**Required action**
Type out the lines below exactly, pictures excluded.

━━━━━ The data

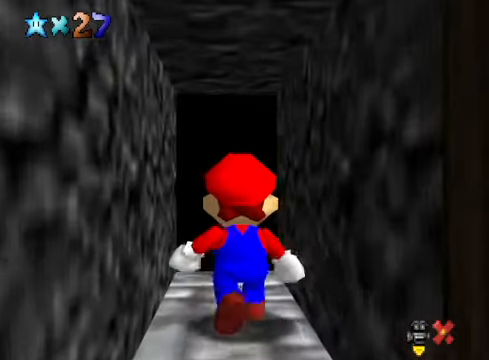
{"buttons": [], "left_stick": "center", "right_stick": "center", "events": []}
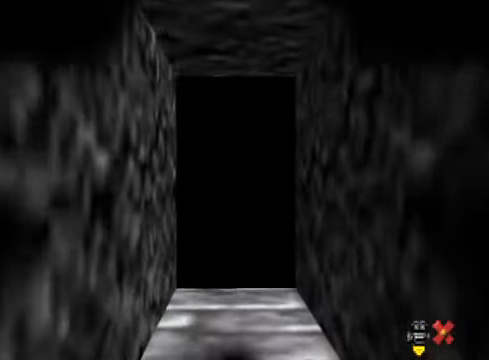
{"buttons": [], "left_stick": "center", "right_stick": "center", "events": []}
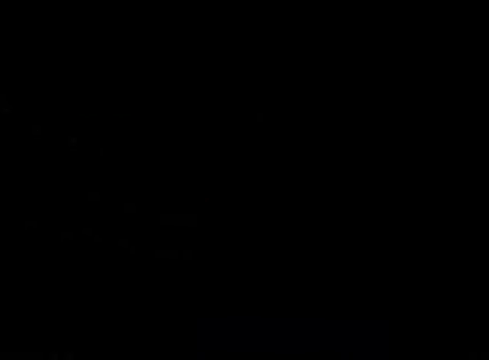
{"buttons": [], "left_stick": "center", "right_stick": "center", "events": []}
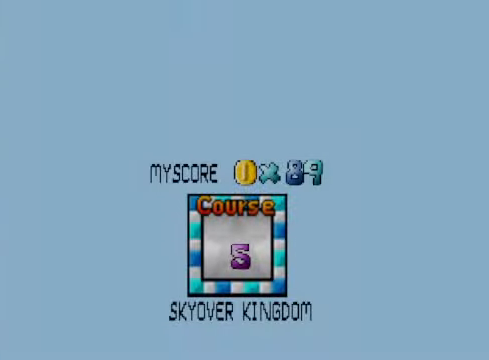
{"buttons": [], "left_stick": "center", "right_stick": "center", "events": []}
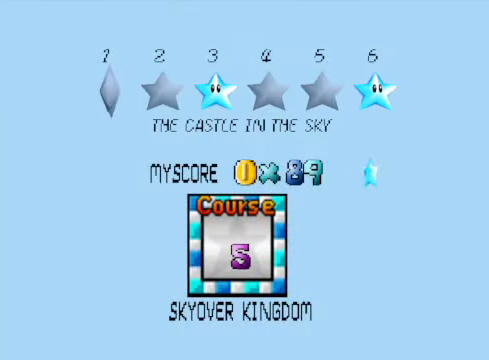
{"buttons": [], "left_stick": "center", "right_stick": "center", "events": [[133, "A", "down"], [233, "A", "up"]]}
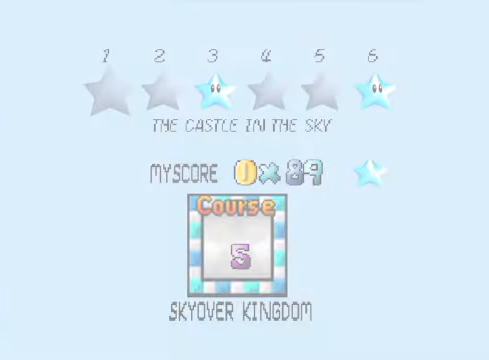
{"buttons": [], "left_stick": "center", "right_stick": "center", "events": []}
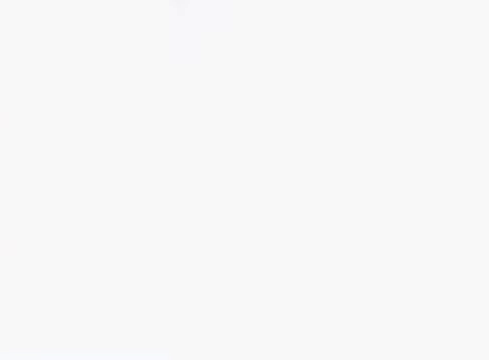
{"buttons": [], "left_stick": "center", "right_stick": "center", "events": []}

━━━━━━━━━━

**Output of the exercise**
{"buttons": [], "left_stick": "center", "right_stick": "center", "events": []}
{"buttons": [], "left_stick": "center", "right_stick": "center", "events": []}
{"buttons": [], "left_stick": "center", "right_stick": "center", "events": []}
{"buttons": [], "left_stick": "center", "right_stick": "center", "events": []}
{"buttons": [], "left_stick": "center", "right_stick": "center", "events": [[133, "A", "down"], [233, "A", "up"]]}
{"buttons": [], "left_stick": "center", "right_stick": "center", "events": []}
{"buttons": [], "left_stick": "center", "right_stick": "center", "events": []}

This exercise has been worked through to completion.